===== EXERCISE TEXT

Courses for Fall 2014

  • Love: The Concept and Practice

    A study of love (in classical and modern texts and in film) that provides a window into a host of religious, philosophical, and ethical issues. Topics include the potential conflict between divine and human love, between transcendent and earthly love, and the nature of friendship, romance, marriage, and love at the crossroads. Although the scope is love in the West, the Kamasutra and other texts furnish a comparative component. LILE
    RELS 0050 S01
    Primary Instructor
    Cladis
  • Believers, Agnostics, and Atheists in Contemporary Fiction (JUDS 0050A)

    Interested students must register for JUDS 0050A (CRN 15093).
  • Radical Romantics: Politics, Ecology, and Religion

    We will endeavor to create an intimate community of learning as we jointly explore political, environmental, and religious aspects of Romanticism (especially British Romanticism). It has become commonplace to think of Romanticism as nostalgic notions of the pastoral or narcissistic reports of the individual’s private gaze on the sublime. In contrast to this approach, we will focus on the radical political and environmental perspectives embedded within Romantic religious and poetic sensibilities. In the process, we will reflect on how this Romantic heritage can serve as a contemporary public resource for the cultivation of interrelated environmental and democratic beliefs and practices. FYS WRIT LILE
    RELS 0090I S01
    Primary Instructor
    Cladis
  • The Classical Chinese Philosophy of Life

    An introduction to the origins and early development of the indigenous religious thought of China from the oracle bone divination of the Shang Dynasty to the ethical philosophy of Confucianism and the cosmology and mysticism of Daoism. The course will seek to identify and elucidate the basic elements of the distinctive Chinese world view and demonstrate how they have shaped the nature of religious practice and experience and how they have been shaped by them. Works of interpretive scholarship will be used to supplement the primary texts in translation that will form the course. Optional lab section.

==========

• INSTRUCTIONS TO FOLLOW: Reproduce the passage of the course listing starting with "Courses for Fall" and going on through "Fiction (JUDS 0050A)". Rely only on the course listing above as you work through the material.

===== COLLECTED MATERIAL

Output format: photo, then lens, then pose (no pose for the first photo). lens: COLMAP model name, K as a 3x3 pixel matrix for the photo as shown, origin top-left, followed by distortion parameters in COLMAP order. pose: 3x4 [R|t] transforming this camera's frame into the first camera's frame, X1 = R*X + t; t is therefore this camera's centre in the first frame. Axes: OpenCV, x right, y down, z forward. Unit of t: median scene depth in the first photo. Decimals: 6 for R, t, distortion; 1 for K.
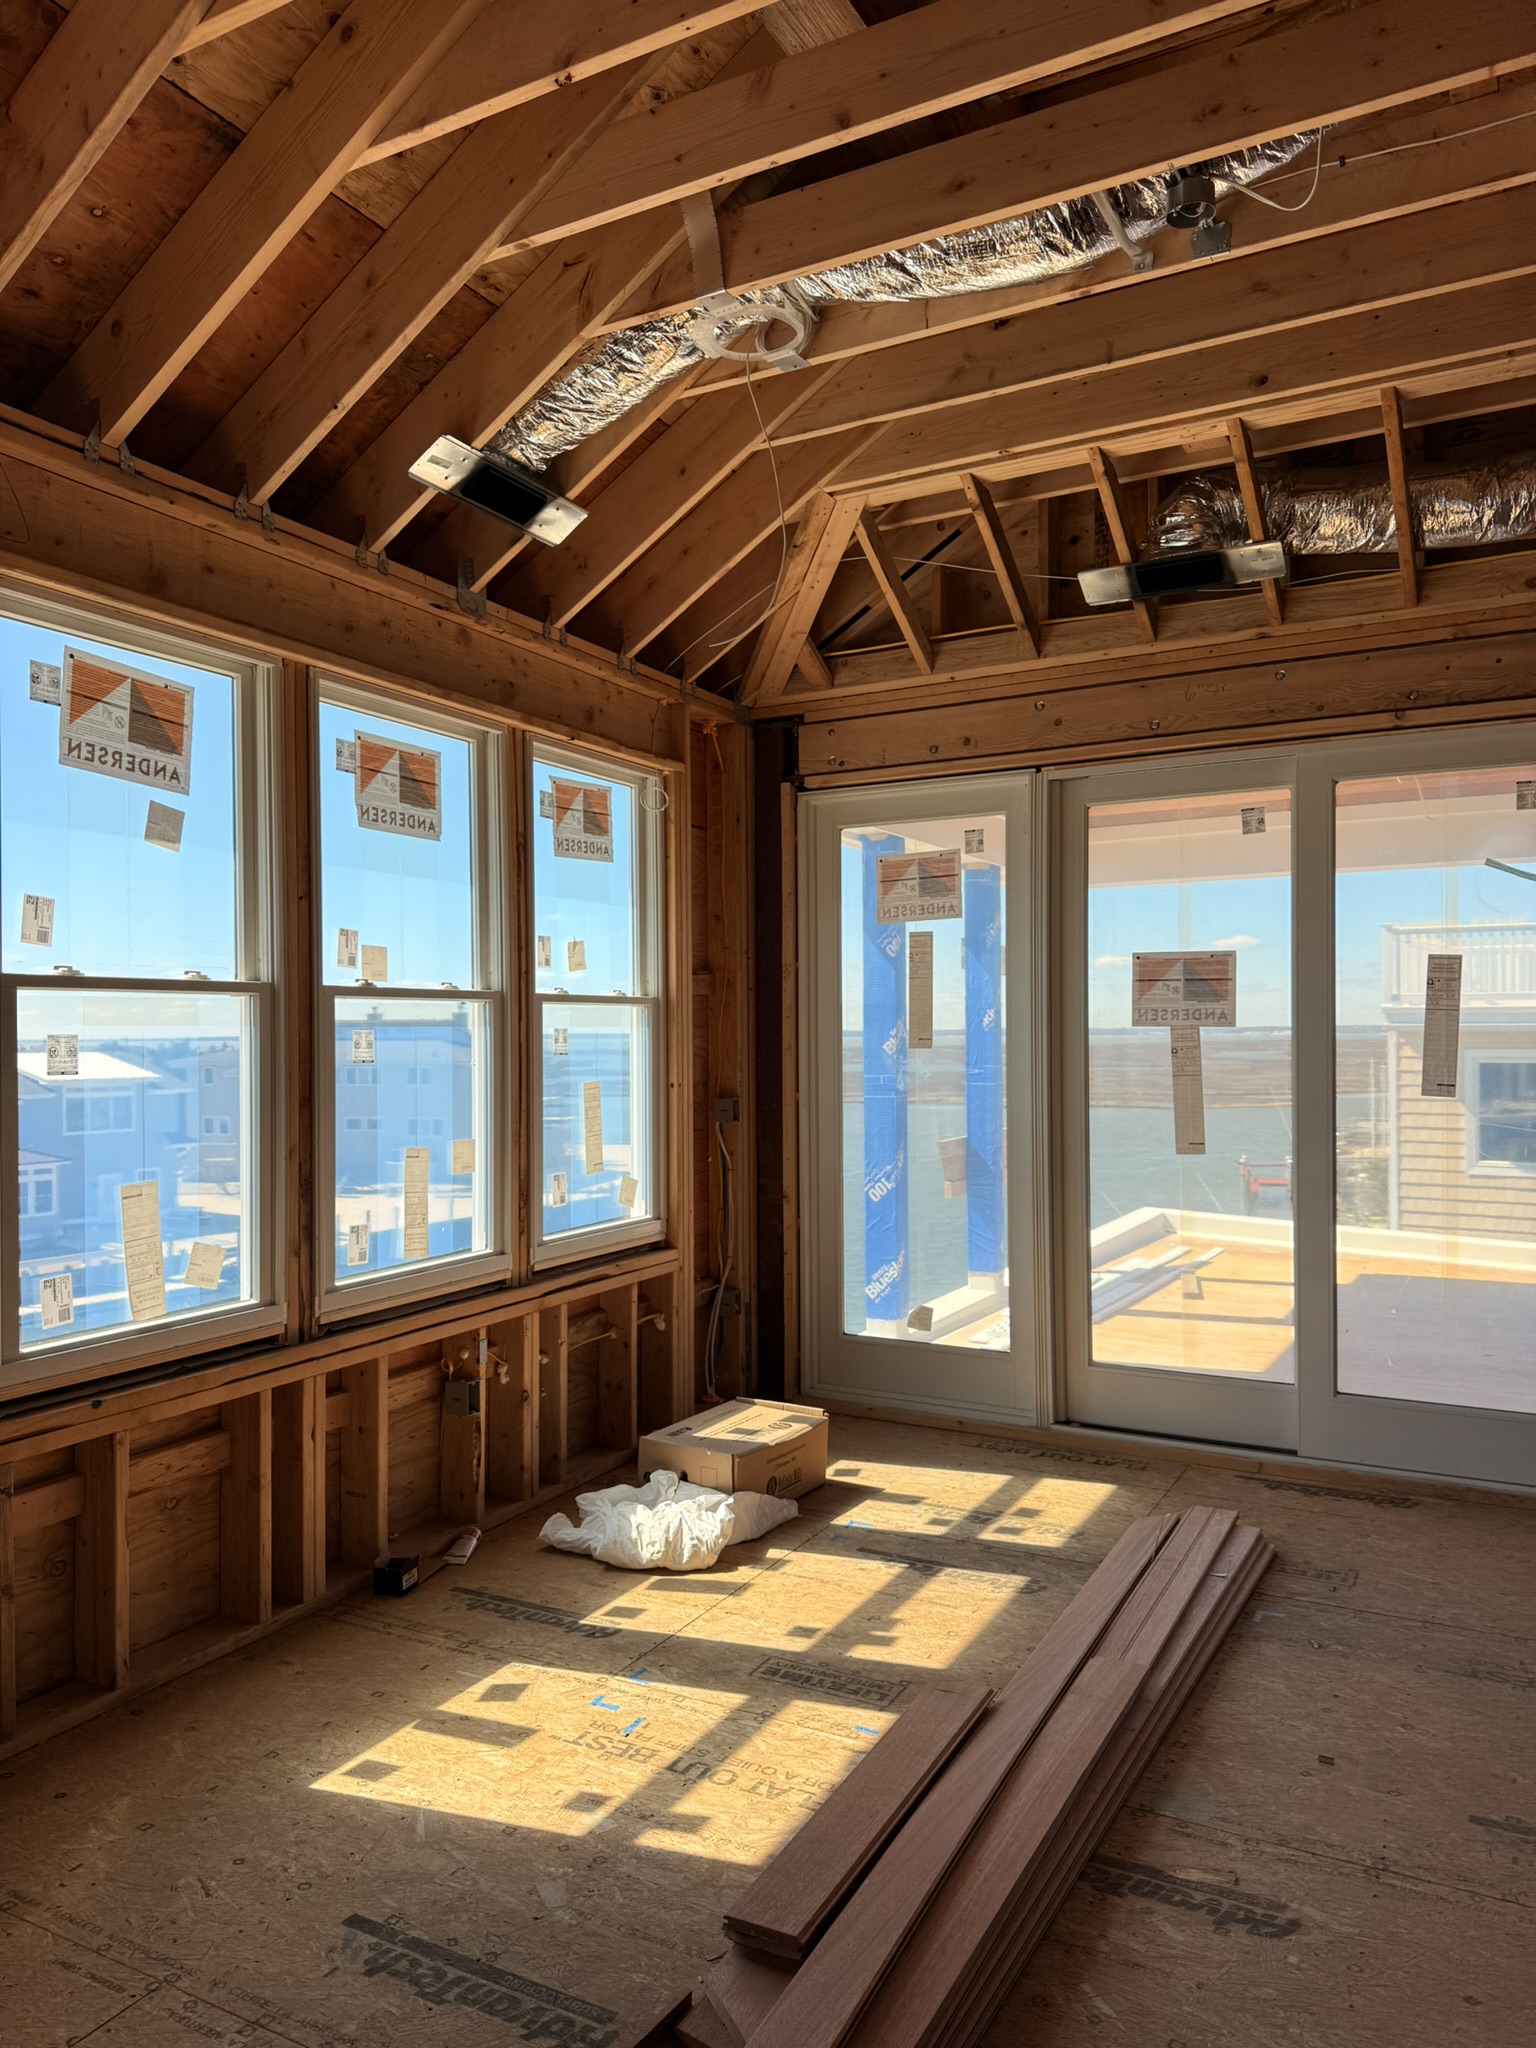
lens RADIAL K [[1426.5, 0, 779.8], [0, 1426.5, 1038.7], [0, 0, 1]] dist [0.058505, -0.078163]
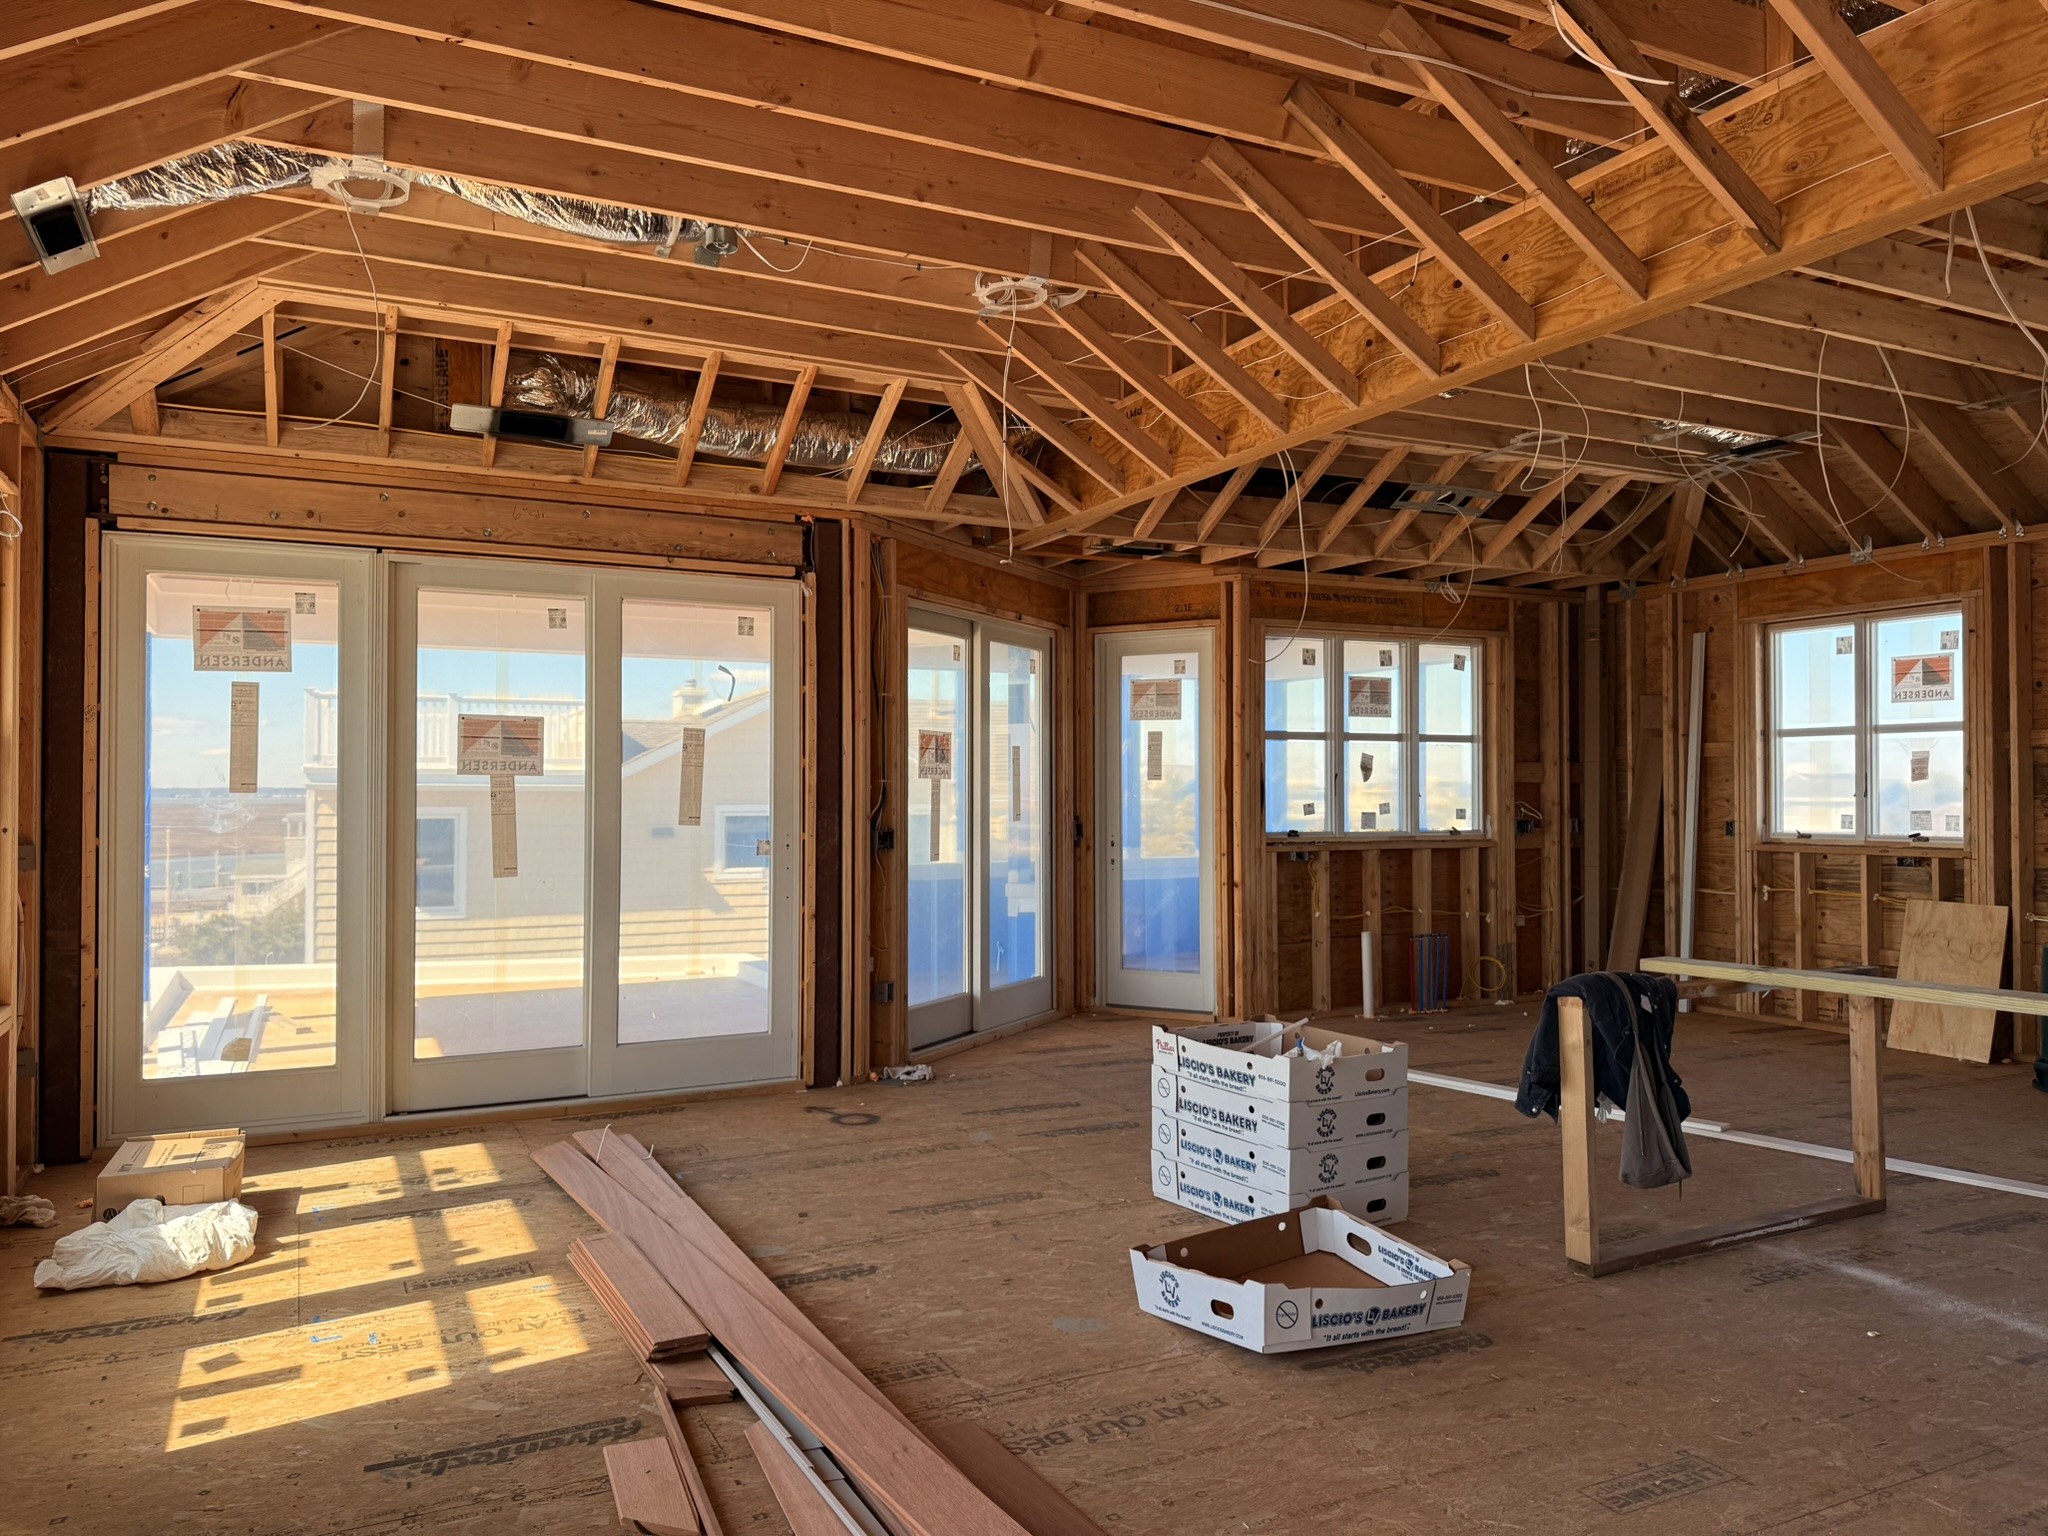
lens RADIAL K [[1426.5, 0, 1010.5], [0, 1426.5, 770.9], [0, 0, 1]] dist [0.058505, -0.078163]
pose [[0.577253, 0.019836, 0.816325, -0.598927], [-0.001618, 0.999731, -0.023149, 0.020204], [-0.816564, 0.012042, 0.577129, -0.108799]]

==========

• EXPECTED ANSWER:
Courses for Fall 2014

  • Love: The Concept and Practice

    A study of love (in classical and modern texts and in film) that provides a window into a host of religious, philosophical, and ethical issues. Topics include the potential conflict between divine and human love, between transcendent and earthly love, and the nature of friendship, romance, marriage, and love at the crossroads. Although the scope is love in the West, the Kamasutra and other texts furnish a comparative component. LILE
    RELS 0050 S01
    Primary Instructor
    Cladis
  • Believers, Agnostics, and Atheists in Contemporary Fiction (JUDS 0050A)